* [Exercise directions]: Copy every row below that contains the whole word "kullanılabilir", and leave out all the others.
+++
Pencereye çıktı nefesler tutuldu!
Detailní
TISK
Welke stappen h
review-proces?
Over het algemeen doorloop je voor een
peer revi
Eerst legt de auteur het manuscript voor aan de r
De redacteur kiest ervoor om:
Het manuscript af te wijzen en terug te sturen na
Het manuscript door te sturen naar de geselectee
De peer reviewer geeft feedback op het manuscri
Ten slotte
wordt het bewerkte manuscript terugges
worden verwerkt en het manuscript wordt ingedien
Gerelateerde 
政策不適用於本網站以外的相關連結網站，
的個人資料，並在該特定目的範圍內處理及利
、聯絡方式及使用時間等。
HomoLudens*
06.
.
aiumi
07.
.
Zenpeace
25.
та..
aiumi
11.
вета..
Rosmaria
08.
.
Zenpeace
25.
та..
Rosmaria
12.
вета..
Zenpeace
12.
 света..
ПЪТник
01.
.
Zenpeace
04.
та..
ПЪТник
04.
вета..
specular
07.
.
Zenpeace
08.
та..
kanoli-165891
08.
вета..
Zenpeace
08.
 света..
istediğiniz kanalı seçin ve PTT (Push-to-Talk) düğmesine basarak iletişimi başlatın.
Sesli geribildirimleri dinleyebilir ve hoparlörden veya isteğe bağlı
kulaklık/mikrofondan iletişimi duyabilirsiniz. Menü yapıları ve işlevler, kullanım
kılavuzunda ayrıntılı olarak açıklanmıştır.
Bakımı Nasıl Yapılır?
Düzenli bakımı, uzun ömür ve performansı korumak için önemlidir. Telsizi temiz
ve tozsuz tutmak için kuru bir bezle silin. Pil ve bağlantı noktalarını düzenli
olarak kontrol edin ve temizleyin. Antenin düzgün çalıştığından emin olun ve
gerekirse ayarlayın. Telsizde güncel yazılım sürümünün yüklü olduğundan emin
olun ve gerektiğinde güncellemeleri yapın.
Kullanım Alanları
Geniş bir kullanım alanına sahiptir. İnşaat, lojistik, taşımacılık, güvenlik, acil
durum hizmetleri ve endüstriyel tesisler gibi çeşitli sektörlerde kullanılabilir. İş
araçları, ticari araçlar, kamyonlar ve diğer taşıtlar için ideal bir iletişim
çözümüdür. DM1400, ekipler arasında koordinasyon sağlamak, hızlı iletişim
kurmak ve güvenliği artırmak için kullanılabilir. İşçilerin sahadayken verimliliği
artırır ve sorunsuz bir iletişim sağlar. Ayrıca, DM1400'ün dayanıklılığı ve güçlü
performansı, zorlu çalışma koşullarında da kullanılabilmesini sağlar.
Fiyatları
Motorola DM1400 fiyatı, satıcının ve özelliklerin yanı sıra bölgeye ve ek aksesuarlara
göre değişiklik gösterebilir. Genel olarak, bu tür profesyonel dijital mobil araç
+++
* [Task result]:
durum hizmetleri ve endüstriyel tesisler gibi çeşitli sektörlerde kullanılabilir. İş
kurmak ve güvenliği artırmak için kullanılabilir. İşçilerin sahadayken verimliliği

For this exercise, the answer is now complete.